■ **MATERIAL PROVIDED**

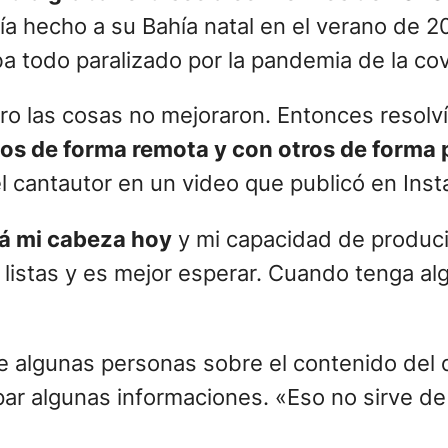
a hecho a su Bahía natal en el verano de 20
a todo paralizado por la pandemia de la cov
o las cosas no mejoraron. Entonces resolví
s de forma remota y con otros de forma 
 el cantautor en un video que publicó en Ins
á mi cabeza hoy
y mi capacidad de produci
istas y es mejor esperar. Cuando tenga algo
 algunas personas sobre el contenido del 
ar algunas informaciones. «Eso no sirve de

■ **INSTRUCTION**
Take every line from the data that includes the word "algunas".

■ **OUTPUT FOR THIS EXERCISE**
 algunas personas sobre el contenido del 
ar algunas informaciones. «Eso no sirve de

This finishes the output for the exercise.